LAS VEGAS (KLAS) — The Las Vegas chapter of the Black Police Officers Association knows community service, and sets an example for others across the country.
“Las Vegas has become the chapter as far as events,” says Regina Coward-Holman, president of the Las Vegas Chapter. “A lot of other states look up to us to see what we are doing.”
With events like back-to-school fairs, holiday programs, and most recently, drive-thru food banks for families, the Las Vegas BPOA chapter has won awards — including the prestigious Willie Smoot Award.
Coward-Holman was a Las Vegas Metropolitan Police Department officer for more than 20 years.
“Service is everything,” she said. “Because if you can’t serve, you’re not going to be effective.”
Coward-Holman and current Metro officer Adrian Hunt realize their race and background influence the job.
“That is our job,” Hunt says. “It’s to bridge the community that we grew up in and to show they, ‘Hey, we are here. We are regular people just like you guys.’”

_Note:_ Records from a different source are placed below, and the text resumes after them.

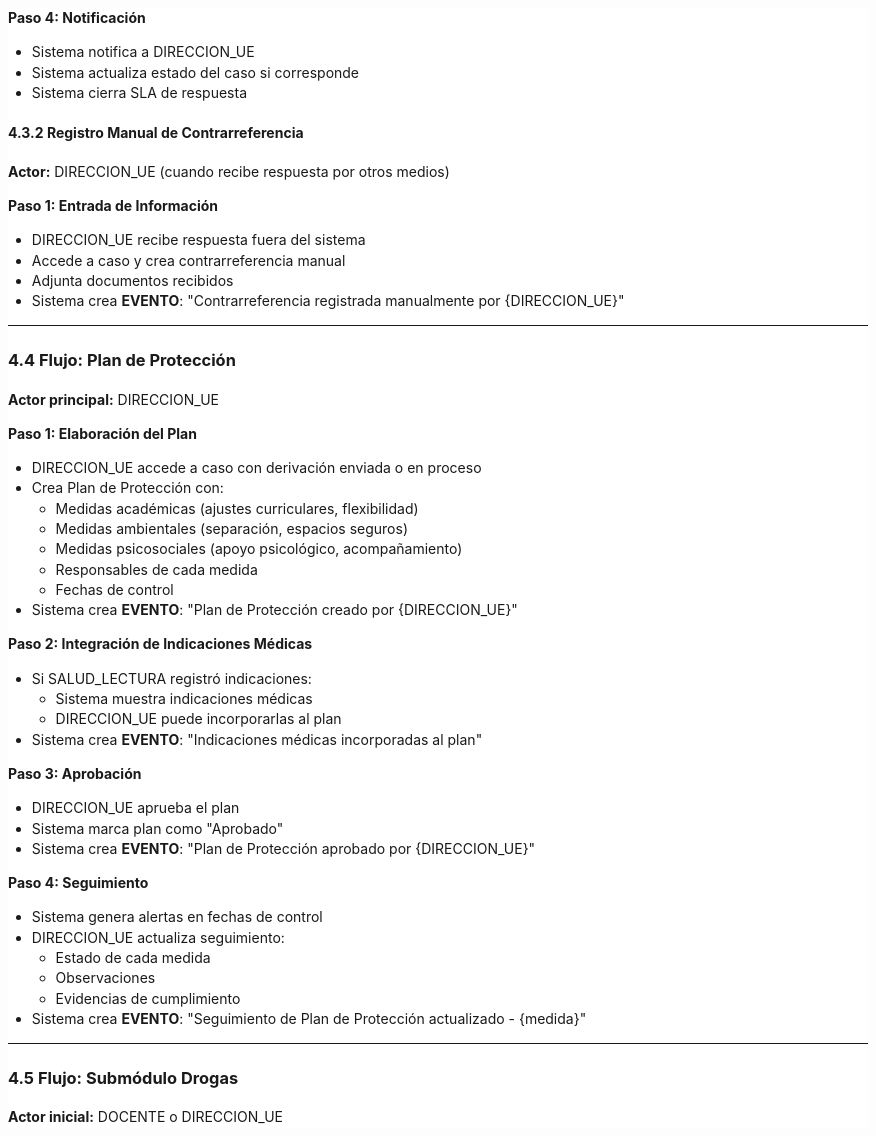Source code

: **Paso 4: Notificación**
- Sistema notifica a DIRECCION_UE
- Sistema actualiza estado del caso si corresponde
- Sistema cierra SLA de respuesta

#### 4.3.2 Registro Manual de Contrarreferencia

**Actor:** DIRECCION_UE (cuando recibe respuesta por otros medios)

**Paso 1: Entrada de Información**
- DIRECCION_UE recibe respuesta fuera del sistema
- Accede a caso y crea contrarreferencia manual
- Adjunta documentos recibidos
- Sistema crea **EVENTO**: "Contrarreferencia registrada manualmente por {DIRECCION_UE}"

---

### 4.4 Flujo: Plan de Protección

**Actor principal:** DIRECCION_UE

**Paso 1: Elaboración del Plan**
- DIRECCION_UE accede a caso con derivación enviada o en proceso
- Crea Plan de Protección con:
  - Medidas académicas (ajustes curriculares, flexibilidad)
  - Medidas ambientales (separación, espacios seguros)
  - Medidas psicosociales (apoyo psicológico, acompañamiento)
  - Responsables de cada medida
  - Fechas de control
- Sistema crea **EVENTO**: "Plan de Protección creado por {DIRECCION_UE}"

**Paso 2: Integración de Indicaciones Médicas**
- Si SALUD_LECTURA registró indicaciones:
  - Sistema muestra indicaciones médicas
  - DIRECCION_UE puede incorporarlas al plan
- Sistema crea **EVENTO**: "Indicaciones médicas incorporadas al plan"

**Paso 3: Aprobación**
- DIRECCION_UE aprueba el plan
- Sistema marca plan como "Aprobado"
- Sistema crea **EVENTO**: "Plan de Protección aprobado por {DIRECCION_UE}"

**Paso 4: Seguimiento**
- Sistema genera alertas en fechas de control
- DIRECCION_UE actualiza seguimiento:
  - Estado de cada medida
  - Observaciones
  - Evidencias de cumplimiento
- Sistema crea **EVENTO**: "Seguimiento de Plan de Protección actualizado - {medida}"

---

### 4.5 Flujo: Submódulo Drogas

**Actor inicial:** DOCENTE o DIRECCION_UE

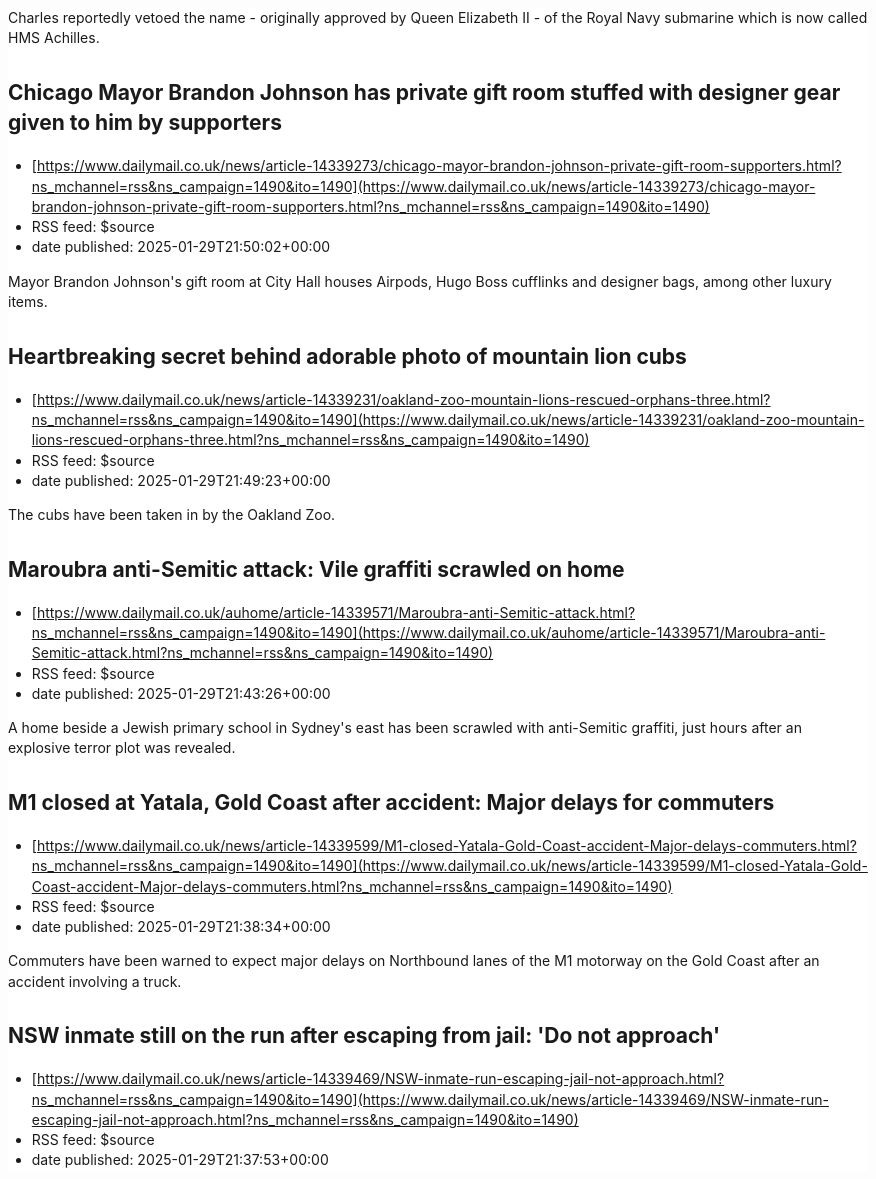 Charles reportedly vetoed the name - originally approved by Queen Elizabeth II - of the Royal Navy submarine which is now called HMS Achilles.

## Chicago Mayor Brandon Johnson has private gift room stuffed with designer gear given to him by supporters
 - [https://www.dailymail.co.uk/news/article-14339273/chicago-mayor-brandon-johnson-private-gift-room-supporters.html?ns_mchannel=rss&ns_campaign=1490&ito=1490](https://www.dailymail.co.uk/news/article-14339273/chicago-mayor-brandon-johnson-private-gift-room-supporters.html?ns_mchannel=rss&ns_campaign=1490&ito=1490)
 - RSS feed: $source
 - date published: 2025-01-29T21:50:02+00:00

Mayor Brandon Johnson's gift room at City Hall houses Airpods, Hugo Boss cufflinks and designer bags, among other luxury items.

## Heartbreaking secret behind adorable photo of mountain lion cubs
 - [https://www.dailymail.co.uk/news/article-14339231/oakland-zoo-mountain-lions-rescued-orphans-three.html?ns_mchannel=rss&ns_campaign=1490&ito=1490](https://www.dailymail.co.uk/news/article-14339231/oakland-zoo-mountain-lions-rescued-orphans-three.html?ns_mchannel=rss&ns_campaign=1490&ito=1490)
 - RSS feed: $source
 - date published: 2025-01-29T21:49:23+00:00

The cubs have been taken in by the Oakland Zoo.

## Maroubra anti-Semitic attack: Vile graffiti scrawled on home
 - [https://www.dailymail.co.uk/auhome/article-14339571/Maroubra-anti-Semitic-attack.html?ns_mchannel=rss&ns_campaign=1490&ito=1490](https://www.dailymail.co.uk/auhome/article-14339571/Maroubra-anti-Semitic-attack.html?ns_mchannel=rss&ns_campaign=1490&ito=1490)
 - RSS feed: $source
 - date published: 2025-01-29T21:43:26+00:00

A home beside a Jewish primary school in Sydney's east has been scrawled with anti-Semitic graffiti, just hours after an explosive terror plot was revealed.

## M1 closed at Yatala, Gold Coast after accident: Major delays for commuters
 - [https://www.dailymail.co.uk/news/article-14339599/M1-closed-Yatala-Gold-Coast-accident-Major-delays-commuters.html?ns_mchannel=rss&ns_campaign=1490&ito=1490](https://www.dailymail.co.uk/news/article-14339599/M1-closed-Yatala-Gold-Coast-accident-Major-delays-commuters.html?ns_mchannel=rss&ns_campaign=1490&ito=1490)
 - RSS feed: $source
 - date published: 2025-01-29T21:38:34+00:00

Commuters have been warned to expect major delays on Northbound lanes of the M1 motorway on the Gold Coast after an accident involving a truck.

## NSW inmate still on the run after escaping from jail: 'Do not approach'
 - [https://www.dailymail.co.uk/news/article-14339469/NSW-inmate-run-escaping-jail-not-approach.html?ns_mchannel=rss&ns_campaign=1490&ito=1490](https://www.dailymail.co.uk/news/article-14339469/NSW-inmate-run-escaping-jail-not-approach.html?ns_mchannel=rss&ns_campaign=1490&ito=1490)
 - RSS feed: $source
 - date published: 2025-01-29T21:37:53+00:00
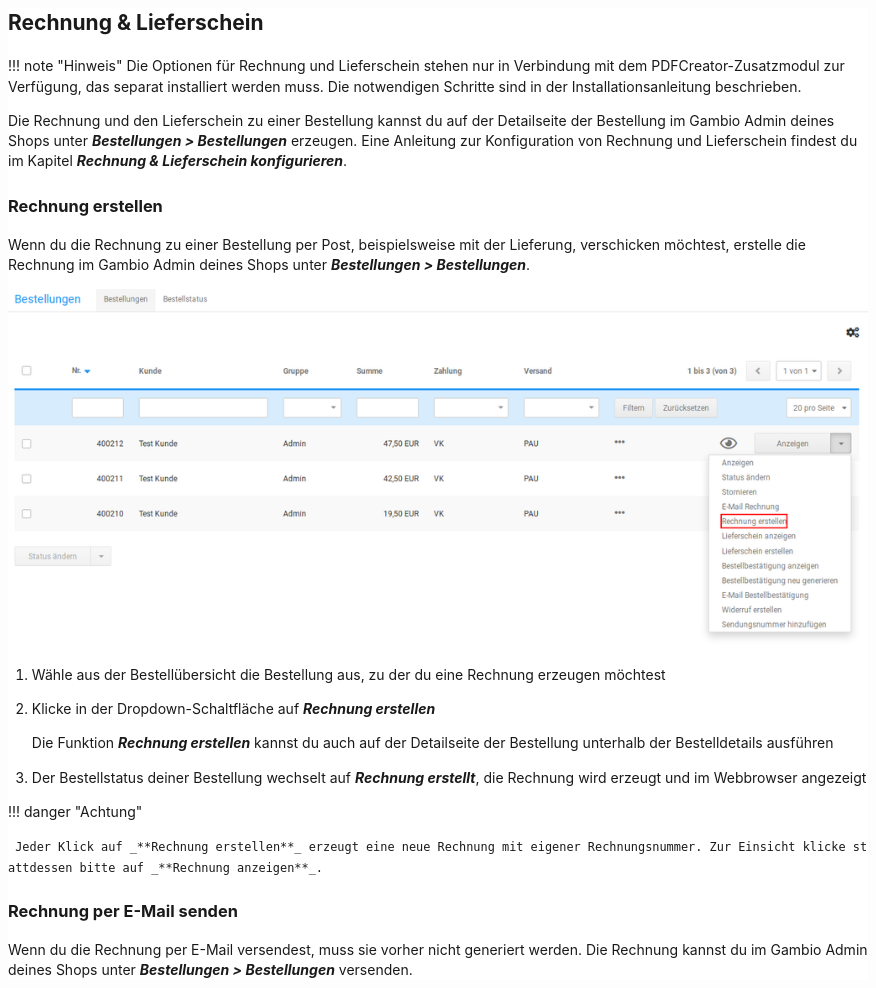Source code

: ## Rechnung & Lieferschein 

!!! note "Hinweis" 
	 Die Optionen für Rechnung und Lieferschein stehen nur in Verbindung mit dem PDFCreator-Zusatzmodul zur Verfügung, das separat installiert werden muss. Die notwendigen Schritte sind in der Installationsanleitung beschrieben.

Die Rechnung und den Lieferschein zu einer Bestellung kannst du auf der Detailseite der Bestellung im Gambio Admin deines Shops unter _**Bestellungen \> Bestellungen**_ erzeugen. Eine Anleitung zur Konfiguration von Rechnung und Lieferschein findest du im Kapitel _**Rechnung & Lieferschein konfigurieren**_.

### Rechnung erstellen

Wenn du die Rechnung zu einer Bestellung per Post, beispielsweise mit der Lieferung, verschicken möchtest, erstelle die Rechnung im Gambio Admin deines Shops unter _**Bestellungen \> Bestellungen**_.

![](../Bilder/BestellungenDropdown_RechnungErstellen.png "Dropdown-Schaltfläche")

1.  Wähle aus der Bestellübersicht die Bestellung aus, zu der du eine Rechnung erzeugen möchtest
2.  Klicke in der Dropdown-Schaltfläche auf _**Rechnung erstellen**_

    Die Funktion _**Rechnung erstellen**_ kannst du auch auf der Detailseite der Bestellung unterhalb der Bestelldetails ausführen

3.  Der Bestellstatus deiner Bestellung wechselt auf _**Rechnung erstellt**_, die Rechnung wird erzeugt und im Webbrowser angezeigt

!!! danger "Achtung"

	 Jeder Klick auf _**Rechnung erstellen**_ erzeugt eine neue Rechnung mit eigener Rechnungsnummer. Zur Einsicht klicke stattdessen bitte auf _**Rechnung anzeigen**_.

### Rechnung per E-Mail senden

Wenn du die Rechnung per E-Mail versendest, muss sie vorher nicht generiert werden. Die Rechnung kannst du im Gambio Admin deines Shops unter _**Bestellungen \> Bestellungen**_ versenden.
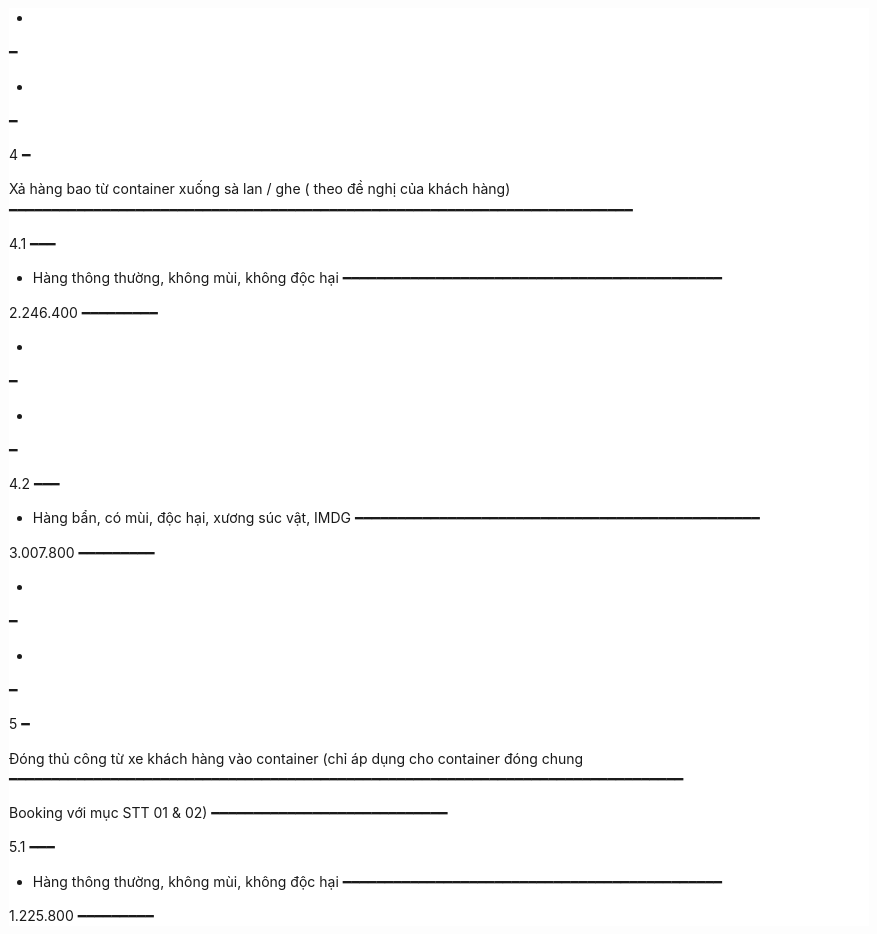-
━

-
━

4
━

Xả hàng bao từ container xuống sà lan / ghe ( theo đề nghị của khách hàng)
━━━━━━━━━━━━━━━━━━━━━━━━━━━━━━━━━━━━━━━━━━━━━━━━━━━━━━━━━━━━━━━━━━━━━━━━━━

4.1
━━━

+ Hàng thông thường, không mùi, không độc hại
━━━━━━━━━━━━━━━━━━━━━━━━━━━━━━━━━━━━━━━━━━━━━

2.246.400
━━━━━━━━━

-
━

-
━

4.2
━━━

+ Hàng bẩn, có mùi, độc hại, xương súc vật, IMDG
━━━━━━━━━━━━━━━━━━━━━━━━━━━━━━━━━━━━━━━━━━━━━━━━

3.007.800
━━━━━━━━━

-
━

-
━

5
━

Đóng thủ công từ xe khách hàng vào container (chỉ áp dụng cho container đóng chung
━━━━━━━━━━━━━━━━━━━━━━━━━━━━━━━━━━━━━━━━━━━━━━━━━━━━━━━━━━━━━━━━━━━━━━━━━━━━━━━━

Booking với mục STT 01 & 02)
━━━━━━━━━━━━━━━━━━━━━━━━━━━━

5.1
━━━

+ Hàng thông thường, không mùi, không độc hại
━━━━━━━━━━━━━━━━━━━━━━━━━━━━━━━━━━━━━━━━━━━━━

1.225.800
━━━━━━━━━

Founded in 1972, the BPOA’s mission is to be the conscience of the criminal justice system, advocate for officers of color and improve the quality of life in the Black community.
And in the Black community, the excessive use of force by police is a recurring issue.
The death of George Floyd, an unarmed Black man killed in police custody in Minneapolis, and the death of Breonna Taylor, shot to death in her Louisville home, triggered protests across the country.
And that led to discussion on police reform, systemic racism and implicit biases.
“Nationally, we hosted a lot of town halls. Our national chair was on every talk show,” Coward-Holman says. “It’s about being accountable and doing the right thing. It’s not easy to. It takes bravery and honor to do the right thing.”